Spatial grounding data:

■ ■ ■

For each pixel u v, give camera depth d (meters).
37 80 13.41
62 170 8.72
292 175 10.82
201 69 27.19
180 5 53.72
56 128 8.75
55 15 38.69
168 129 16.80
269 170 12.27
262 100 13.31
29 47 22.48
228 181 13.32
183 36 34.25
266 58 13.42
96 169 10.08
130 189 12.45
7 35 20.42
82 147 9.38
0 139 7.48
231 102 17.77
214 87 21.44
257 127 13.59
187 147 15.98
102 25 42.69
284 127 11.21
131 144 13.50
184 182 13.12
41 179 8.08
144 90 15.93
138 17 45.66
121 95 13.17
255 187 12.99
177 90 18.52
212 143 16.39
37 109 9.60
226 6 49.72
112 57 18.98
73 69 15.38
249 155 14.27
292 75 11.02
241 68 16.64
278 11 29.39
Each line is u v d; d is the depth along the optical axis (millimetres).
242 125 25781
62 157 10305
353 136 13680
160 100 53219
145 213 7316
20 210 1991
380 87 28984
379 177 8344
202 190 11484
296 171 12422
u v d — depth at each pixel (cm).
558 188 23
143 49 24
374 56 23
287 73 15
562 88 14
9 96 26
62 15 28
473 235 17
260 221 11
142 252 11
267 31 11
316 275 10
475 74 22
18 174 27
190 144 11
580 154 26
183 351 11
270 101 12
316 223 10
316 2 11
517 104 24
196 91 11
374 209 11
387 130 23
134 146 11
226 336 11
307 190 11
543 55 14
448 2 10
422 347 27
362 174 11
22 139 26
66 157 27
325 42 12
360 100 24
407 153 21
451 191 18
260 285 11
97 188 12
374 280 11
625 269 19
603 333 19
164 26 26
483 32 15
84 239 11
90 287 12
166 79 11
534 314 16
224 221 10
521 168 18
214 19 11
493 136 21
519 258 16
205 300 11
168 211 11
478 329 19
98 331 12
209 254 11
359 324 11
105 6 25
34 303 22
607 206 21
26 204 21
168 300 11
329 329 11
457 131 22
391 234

■ ■ ■

WHAT TO DO: Your answer should be each line of the data that contains the word "pixel", copied as it stands.

ANSWER SECTION:
For each pixel u v, give camera depth d (meters).
u v d — depth at each pixel (cm).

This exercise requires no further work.